The spill comes ashore | Photographed by Astronaut Soichi Noguchi from the International Space Station

Today, the fabled “containment dome” is lowered onto one of the leaks in the fallen riser, not the well head itself as some seem to think.

… Once the containment dome is lowered, remote operated subs will guide it into place. Engineers will use the drillship Discoverer Enterprise to lower two pipes, a smaller one inside a larger one. They intend to flow the leaking oil up 5,000 feet through the smaller pipe into storage tanks on the drillship at the surface.

Think of it as placing a slushie lid over (what I hope is) the leak closest to the well head, sticking a straw within a straw in the lid and gas-lifting the emulsion to the surface. Oilfield engineers explain that this is a dangerous procedure given the gas needed to mobilize the oil. Hence the straw within the straw.

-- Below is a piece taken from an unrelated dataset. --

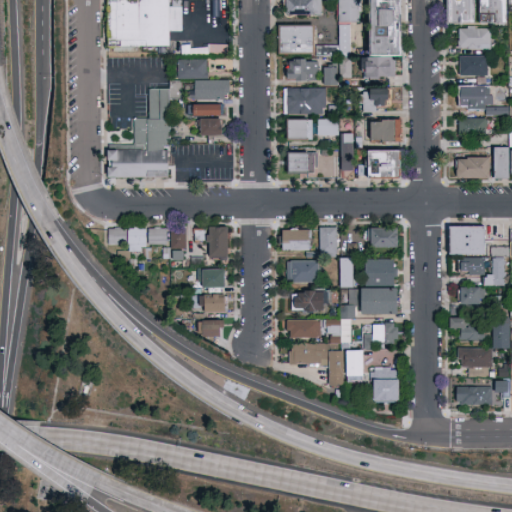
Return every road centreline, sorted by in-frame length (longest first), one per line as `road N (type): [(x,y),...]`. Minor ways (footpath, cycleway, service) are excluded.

[BP executives Bob] Fryar and [David] Clarkson said they are concerned about gas hydrates that form ice plugs inside the drill pipe as the oil begins to flow upwards. They intend to pipe warmer surface water down between the larger pipe and the smaller one to keep ice plugs from forming. Injecting methanol may also help dissolve ice plugs, they said.

The New York Times warns, “The dome will not shut off the gushing well, which is still spilling an estimated 210,000 gallons of oil a day; the goal is just to keep some of the oil out of the water by capturing it and then funneling it [out].”

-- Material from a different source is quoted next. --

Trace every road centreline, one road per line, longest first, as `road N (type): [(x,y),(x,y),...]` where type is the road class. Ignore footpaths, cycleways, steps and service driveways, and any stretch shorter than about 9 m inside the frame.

Speaking of the estimated amount of oil still spewing out, a Florida State University professor says that satellite images indicate that 10 million gallons of oil could already be in the Gulf so far, much higher than the three million gallons estimate. Basic math time: 210,000 gallons per day estimated x 16 days = 3.36 million gallons total to date. 10 million gallons as hypothesized by Professor Ian MacDonald divided by 16 days = 625,000 gallons per day. That’s 3 times the BP and Coast Guard estimation. Let us hope he is SO SO wrong.

“It may be that they’re right.  I hope they are,” he said.  “The less oil that’s out there the better, and the only purpose of trying to do this is to get as many points of view as we can so we have the best understanding of what we’re facing, ’cause we’re all in this together.”

2 comments… add one
  • Ryan May 6, 2010, 3:05 PM

    Heard it thru the grapevine that hydrates may be the reason that the BOP’s didn’t function (riser above BOP full of cold water; big gas bubble right below BOP – when they opened a hydrate formed). Hydrates can be mitigated if planned for…this will work.

    I hope we figure out what happened b/c we sure as hell want to do what needs to be done to prevent it from happening again.

    The world isn’t powered with unicorns, sunshine, or hope & change so like it or not, the oilfield is here to stay in Louisiana. If not for the oilfield, Louisiana would be like Michigan times 50. My hometown would cease to exist…

  • Maitri May 8, 2010, 10:32 AM

    I agree, Ryan, but as things stand, Louisiana may be saved from looking like Michigan times 50, but it will look like Prince William Sound many years from now. Either way, whether the oil industry stays in south Louisiana or not, your hometown as you know it will change.